Tout en parlant, ils avaient continué à progresser en s’éclairant parcimonieusement à l’aide ide l’une de leurs lampes de poche. Finalement, ils débouchèrent dans une vaste salle soutenue par une forêt de piliers et où tout semblait d’une propreté méticuleuse. Des débris de caisses, des brins de paille et des morceaux de ferrailles tordues gisaient un peu partout, témoins d’un déménagement hâtif. Dans la fine couche de poussière recouvrant les dalles, on remarquait des traces de pas, et aussi de longues traînées, tout à fait comme si on avait traîné là des objets lourds.

— Ma parole, fit Ballantine, on dirait que l’on a procédé ici à un déménagement hâtif, et récemment encore…

Morane désigna un câble électrique sectionné qui courait le long d’un pilier et se perdait dans les ténèbres de la voûte.

— Ce ne sont certainement pas les Templiers : qui ont installé cela, dit-il, ils ont fait pas mal de choses jadis, des bonnes et des mauvaises, mais ils n’ont certainement pas inventé l’électricité. Si tu veux mon avis, Xhatan avait installé ici son laboratoire et, comme il nous l’a dit lui-même tout à l’heure, il a regagné ses pénates, ailleurs, dans un refuge plus sûr, celui-ci pouvant à tout moment être découvert par les policiers chargés d’enquêter sur les événements de ces dernières semaines.

— Donc, glissa Bill, si Xhatan a pu déménager son matériel, nous pourrons nous aussi sortir de cet endroit. Ces machines ont dû être démontées et enfermées dans des caisses. Celles-ci n’ont quand même pas pu passer à travers ces épaisses murailles.

— Sans doute, fit Bob, sans doute. Si cette issue existe – et elle ne peut qu’exister –, nous finirons bien par la trouver. Mais autre chose me tracasse ; j’aimerais connaître la situation de ce nouveau refuge d’où, Xhatan l’a dit lui-même, notre ennemi serait capable de tenir tête à des armées.

Bill Ballantine haussa les épaules et grogna :

— Pourquoi jouer à la devinette, commandant ? Sortons d’ici au plus vite. Ensuite, nous aviserons. De toute façon, Xhatan ne manquera pas de se manifester tôt ou tard et peut-être commettra-t-il l’erreur qui nous fera le découvrir.

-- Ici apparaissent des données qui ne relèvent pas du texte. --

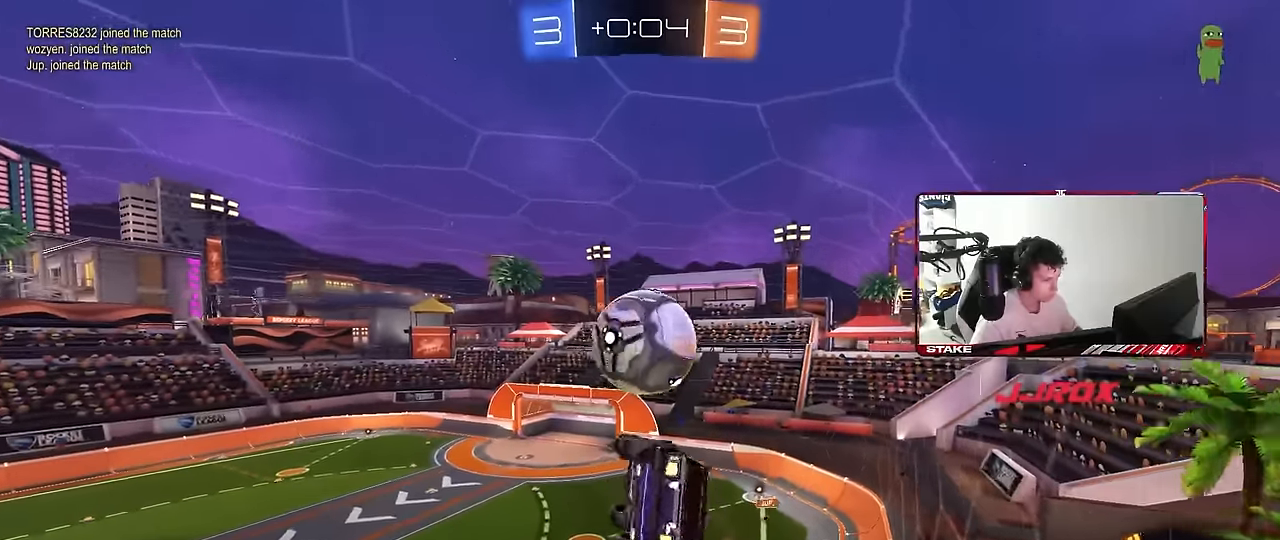
{"keys": ["a", "shift"], "mouse": [], "mouse_move": "still", "events": [[217, "s", "up"], [450, "mouse_left", "up"]]}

— Tu as raison, Bill, fit Morane. Cherchons à sortir d’ici avant tout. Comment ? Il est probable que Xhatan, pour alimenter ses machines, empruntait l’électricité nécessaire au réseau de la ville. Ces fils doivent donc conduire à la surface.

Braquant leur lampe, ils suivirent le tracé du câble découvert par Morane le long de la voûte et ils finirent par atteindre, dissimulé jusqu’alors par des colonnes, dans un coin de la salle, un escalier assez large, aux marches usées et qui, se hissant le long de la muraille, s’enfonçait là-haut dans une ouverture carrée, noyée de ténèbres.

Quelque chose de clair sur une des marches attira l’attention de Bill Ballantine. Il ramassa l’objet. C’était un morceau de papier plié en quatre. Bill le déplia, et les deux amis purent y lire ce seul mot, tracé rapidement à l’aide d’un stylo à bille : Beaugaillard.